I am back from Canada

Tess Castleman - Wednesday, June 01, 2011

I am back this morning from Canada where I was invited to participate in a fasting/initiation ceremony near the Six Nation’s Reserve. Diane Longboat is the spiritual leader of this community and is a force of nature. I met Diane in Montreal last August when she was part of a panel that presented for the Jungian International Congress held every three years. She has a spirit that is deep and clear, powerful and compassionate, sharp and visionary.

I was supporting a friend’s initiation/fasting ceremony at Soul of the Mother Lodge—I cooked, washed dishes, swept the kitchen floor. I slept on a couch in a living room in a house with one bathroom for seven people—I didn’t have my Swiss coffee maker or my internet connection or the daily junk TV to take time from my thoughts, dreams and feelings. It was hard work, but a simple quieter life that already I miss.

I listened to Wilmer, an elder and chief tell about his remarkable vision from his early life, I listened to middle aged healers talk about the big serpent and what it means to dream about one and I watched a dozen young men/boys learn how to keep the fire, support a sweat lodge, plant tobacco. I was deeply moved by a young woman of 14 sweep each member of the lodge with an eagle wing, shaking the energies out in the fire. She seems to have a destiny, raised in a natural way with her customs and her heritage.

And I am not from this tradition. I am Anglo from North America, living on “stolen” land, taken from others, my ancestors, long ago. I go to Switzerland several times a year and don’t belong there either, even though I have discovered that my first ancestors from Europe were a couple from Bavaria and Zurich.

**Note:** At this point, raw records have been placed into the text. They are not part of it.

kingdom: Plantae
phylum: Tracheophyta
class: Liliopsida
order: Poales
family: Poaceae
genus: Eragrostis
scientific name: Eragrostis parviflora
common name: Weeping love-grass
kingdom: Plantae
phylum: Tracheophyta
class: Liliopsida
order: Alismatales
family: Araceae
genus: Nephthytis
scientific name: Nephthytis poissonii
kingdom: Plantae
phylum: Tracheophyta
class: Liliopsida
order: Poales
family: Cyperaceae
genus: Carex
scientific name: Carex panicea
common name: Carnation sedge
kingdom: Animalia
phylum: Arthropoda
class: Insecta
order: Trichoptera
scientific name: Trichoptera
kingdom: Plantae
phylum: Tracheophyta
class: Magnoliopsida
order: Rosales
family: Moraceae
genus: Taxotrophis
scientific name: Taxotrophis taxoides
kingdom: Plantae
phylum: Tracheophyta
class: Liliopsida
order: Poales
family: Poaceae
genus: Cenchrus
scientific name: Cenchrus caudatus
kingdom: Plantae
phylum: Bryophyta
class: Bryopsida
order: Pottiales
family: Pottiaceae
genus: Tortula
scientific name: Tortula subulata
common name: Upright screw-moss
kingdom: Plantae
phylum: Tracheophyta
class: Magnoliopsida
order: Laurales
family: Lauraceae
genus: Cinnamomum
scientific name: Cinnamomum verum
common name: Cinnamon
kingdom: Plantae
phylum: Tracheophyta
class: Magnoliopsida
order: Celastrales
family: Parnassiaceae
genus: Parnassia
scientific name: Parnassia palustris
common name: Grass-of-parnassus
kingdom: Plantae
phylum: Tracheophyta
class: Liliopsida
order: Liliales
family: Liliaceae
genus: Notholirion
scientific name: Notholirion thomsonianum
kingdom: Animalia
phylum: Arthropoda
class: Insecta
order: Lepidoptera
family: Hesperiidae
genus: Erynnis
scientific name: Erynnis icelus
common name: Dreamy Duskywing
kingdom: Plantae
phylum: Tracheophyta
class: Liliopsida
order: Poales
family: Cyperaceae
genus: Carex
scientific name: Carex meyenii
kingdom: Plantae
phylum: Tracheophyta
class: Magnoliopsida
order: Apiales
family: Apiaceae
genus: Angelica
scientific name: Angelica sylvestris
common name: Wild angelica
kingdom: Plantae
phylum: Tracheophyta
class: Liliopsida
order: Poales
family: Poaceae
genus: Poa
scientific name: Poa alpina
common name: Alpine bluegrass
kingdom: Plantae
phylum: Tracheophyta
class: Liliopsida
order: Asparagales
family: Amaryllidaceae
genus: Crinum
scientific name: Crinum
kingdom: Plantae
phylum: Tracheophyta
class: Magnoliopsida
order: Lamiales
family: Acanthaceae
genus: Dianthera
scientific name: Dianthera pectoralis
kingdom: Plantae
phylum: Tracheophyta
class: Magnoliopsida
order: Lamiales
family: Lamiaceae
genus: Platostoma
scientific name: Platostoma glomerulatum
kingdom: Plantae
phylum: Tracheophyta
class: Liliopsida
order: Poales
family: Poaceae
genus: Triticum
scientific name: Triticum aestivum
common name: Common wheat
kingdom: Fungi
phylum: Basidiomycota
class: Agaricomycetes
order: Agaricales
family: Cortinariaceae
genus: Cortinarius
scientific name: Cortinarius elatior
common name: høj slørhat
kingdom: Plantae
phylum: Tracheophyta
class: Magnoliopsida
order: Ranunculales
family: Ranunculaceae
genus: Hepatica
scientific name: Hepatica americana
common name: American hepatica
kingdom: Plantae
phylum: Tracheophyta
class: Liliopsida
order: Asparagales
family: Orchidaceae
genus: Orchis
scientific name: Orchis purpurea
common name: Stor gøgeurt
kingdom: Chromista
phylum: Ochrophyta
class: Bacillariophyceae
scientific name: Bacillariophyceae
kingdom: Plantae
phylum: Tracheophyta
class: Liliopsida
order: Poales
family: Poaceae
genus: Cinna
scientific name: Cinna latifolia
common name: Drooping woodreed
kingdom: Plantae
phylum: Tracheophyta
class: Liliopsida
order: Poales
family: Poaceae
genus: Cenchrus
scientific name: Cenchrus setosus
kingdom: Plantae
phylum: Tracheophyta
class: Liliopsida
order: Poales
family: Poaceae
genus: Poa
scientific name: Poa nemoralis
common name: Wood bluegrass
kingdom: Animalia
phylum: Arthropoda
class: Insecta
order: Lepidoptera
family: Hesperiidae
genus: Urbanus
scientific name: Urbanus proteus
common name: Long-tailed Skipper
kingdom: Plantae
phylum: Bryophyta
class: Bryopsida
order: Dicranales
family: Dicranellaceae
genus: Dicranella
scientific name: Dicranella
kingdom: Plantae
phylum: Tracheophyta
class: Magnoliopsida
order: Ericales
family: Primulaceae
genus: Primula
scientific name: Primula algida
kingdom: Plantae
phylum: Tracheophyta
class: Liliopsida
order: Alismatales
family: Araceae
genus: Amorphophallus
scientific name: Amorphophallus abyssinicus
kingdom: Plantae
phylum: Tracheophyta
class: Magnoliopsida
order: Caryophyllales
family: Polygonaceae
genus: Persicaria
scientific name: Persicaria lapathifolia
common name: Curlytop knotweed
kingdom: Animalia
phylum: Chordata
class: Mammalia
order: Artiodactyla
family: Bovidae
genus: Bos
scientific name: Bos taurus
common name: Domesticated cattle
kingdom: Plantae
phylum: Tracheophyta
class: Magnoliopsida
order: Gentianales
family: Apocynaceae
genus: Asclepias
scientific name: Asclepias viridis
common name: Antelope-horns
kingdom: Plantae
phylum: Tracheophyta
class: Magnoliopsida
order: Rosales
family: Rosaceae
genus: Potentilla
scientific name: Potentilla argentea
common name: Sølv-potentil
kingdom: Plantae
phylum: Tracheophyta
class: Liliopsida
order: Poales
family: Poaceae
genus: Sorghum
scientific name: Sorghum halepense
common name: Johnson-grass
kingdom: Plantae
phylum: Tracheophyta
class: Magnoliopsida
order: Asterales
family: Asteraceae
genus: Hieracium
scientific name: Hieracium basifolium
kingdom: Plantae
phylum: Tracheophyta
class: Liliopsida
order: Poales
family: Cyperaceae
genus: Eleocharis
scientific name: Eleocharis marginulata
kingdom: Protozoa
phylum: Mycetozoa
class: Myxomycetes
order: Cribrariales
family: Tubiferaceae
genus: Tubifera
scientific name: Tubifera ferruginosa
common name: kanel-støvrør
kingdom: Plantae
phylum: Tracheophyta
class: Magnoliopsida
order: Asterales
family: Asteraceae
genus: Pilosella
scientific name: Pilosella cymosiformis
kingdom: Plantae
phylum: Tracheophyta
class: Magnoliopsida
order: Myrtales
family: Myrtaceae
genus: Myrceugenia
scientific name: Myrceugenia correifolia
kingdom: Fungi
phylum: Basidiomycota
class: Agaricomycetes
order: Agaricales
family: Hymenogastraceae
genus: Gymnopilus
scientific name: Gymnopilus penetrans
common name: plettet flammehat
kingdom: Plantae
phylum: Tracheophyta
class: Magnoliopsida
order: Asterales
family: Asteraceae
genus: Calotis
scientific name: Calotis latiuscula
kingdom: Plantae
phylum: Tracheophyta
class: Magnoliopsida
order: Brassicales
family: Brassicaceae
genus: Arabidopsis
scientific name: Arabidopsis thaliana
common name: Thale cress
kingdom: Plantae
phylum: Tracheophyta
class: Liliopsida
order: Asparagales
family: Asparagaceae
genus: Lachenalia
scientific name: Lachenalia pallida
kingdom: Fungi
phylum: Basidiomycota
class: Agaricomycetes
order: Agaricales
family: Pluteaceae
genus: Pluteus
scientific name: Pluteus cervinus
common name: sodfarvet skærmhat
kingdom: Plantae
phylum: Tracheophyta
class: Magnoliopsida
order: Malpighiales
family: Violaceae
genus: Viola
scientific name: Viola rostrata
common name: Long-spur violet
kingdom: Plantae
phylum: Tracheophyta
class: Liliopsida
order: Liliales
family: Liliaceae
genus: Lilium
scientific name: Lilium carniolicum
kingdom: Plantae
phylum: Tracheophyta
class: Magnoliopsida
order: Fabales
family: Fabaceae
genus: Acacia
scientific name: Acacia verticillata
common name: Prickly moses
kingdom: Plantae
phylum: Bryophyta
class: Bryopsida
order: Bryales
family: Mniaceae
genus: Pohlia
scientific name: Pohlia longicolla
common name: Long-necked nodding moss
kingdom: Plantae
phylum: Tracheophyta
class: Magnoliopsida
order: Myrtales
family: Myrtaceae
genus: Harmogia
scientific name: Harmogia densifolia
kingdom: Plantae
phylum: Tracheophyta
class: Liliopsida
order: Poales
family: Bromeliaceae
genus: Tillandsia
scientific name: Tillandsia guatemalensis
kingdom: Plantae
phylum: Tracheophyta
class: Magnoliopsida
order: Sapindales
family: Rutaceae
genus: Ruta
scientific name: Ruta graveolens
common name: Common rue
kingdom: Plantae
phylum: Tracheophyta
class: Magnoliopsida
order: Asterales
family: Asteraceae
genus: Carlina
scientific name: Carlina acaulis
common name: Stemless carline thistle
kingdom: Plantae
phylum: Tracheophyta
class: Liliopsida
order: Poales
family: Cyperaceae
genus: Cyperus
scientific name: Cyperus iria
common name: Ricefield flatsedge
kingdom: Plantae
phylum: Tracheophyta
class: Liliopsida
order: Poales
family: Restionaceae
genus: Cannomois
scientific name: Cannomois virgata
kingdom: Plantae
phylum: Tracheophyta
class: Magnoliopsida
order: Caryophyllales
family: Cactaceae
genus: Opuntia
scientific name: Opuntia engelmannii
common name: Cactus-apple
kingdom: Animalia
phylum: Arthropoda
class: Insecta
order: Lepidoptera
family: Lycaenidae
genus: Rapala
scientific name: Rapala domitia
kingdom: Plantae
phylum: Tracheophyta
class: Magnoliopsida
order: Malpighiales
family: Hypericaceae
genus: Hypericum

But I don’t speak their language, I did not grow up on that soil—I am not part of European land where I look like the people who live there now, nor am I part of the people I don’t look like, Native American/First Nation people upon whose land I have lived.

Somewhere, without stealing or mimicking or pretending or exploiting I hope to find a way to stay as connected to the spirit world as four days in Canada has gifted me.

*** Comments ***
Renae C commented on 03-Jun-2011 08:34 AM
Maybe the pervasive attitude of "proud to be an American" is in some form a reactionary measure to the reality that as recent interlopers we have no real home, either here where we've landed or there where we originated. And maybe the lure and hope of
"home" in some perfect place beyond this one is also driven by this transience. Can the connection we (I) long for be borrowed, integrated, created anew here where by happenstance I've been planted? To what or whom do I really belong? Where are my portals
to encounter the sacred? Or are we (am I) destined to always live on the edge, on the outside of someone else's sacred space looking in?